Excerpted records:
◆ ◆ ◆ ◆ ◆
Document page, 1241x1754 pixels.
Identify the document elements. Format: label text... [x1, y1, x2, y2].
◆ ◆ ◆ ◆ ◆
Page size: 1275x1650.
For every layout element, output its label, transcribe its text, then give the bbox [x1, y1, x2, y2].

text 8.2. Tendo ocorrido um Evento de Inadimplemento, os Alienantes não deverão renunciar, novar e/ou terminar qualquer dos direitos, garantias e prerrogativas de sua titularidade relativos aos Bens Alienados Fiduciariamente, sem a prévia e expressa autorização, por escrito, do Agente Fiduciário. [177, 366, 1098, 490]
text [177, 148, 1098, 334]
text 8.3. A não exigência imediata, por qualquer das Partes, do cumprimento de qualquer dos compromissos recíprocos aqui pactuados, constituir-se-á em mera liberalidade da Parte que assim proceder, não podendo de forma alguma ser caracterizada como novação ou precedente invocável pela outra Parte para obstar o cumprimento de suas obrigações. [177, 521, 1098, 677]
◆ ◆ ◆ ◆ ◆
Exercise details: In the listing above, locate the line containing "Document page, 1241x1754 pixels." and the line containing "Identify the document". Extract those two lines and every line between them, exactly as written, and only those.

Solution for this task:
Document page, 1241x1754 pixels.
Identify the document elements. Format: label text... [x1, y1, x2, y2].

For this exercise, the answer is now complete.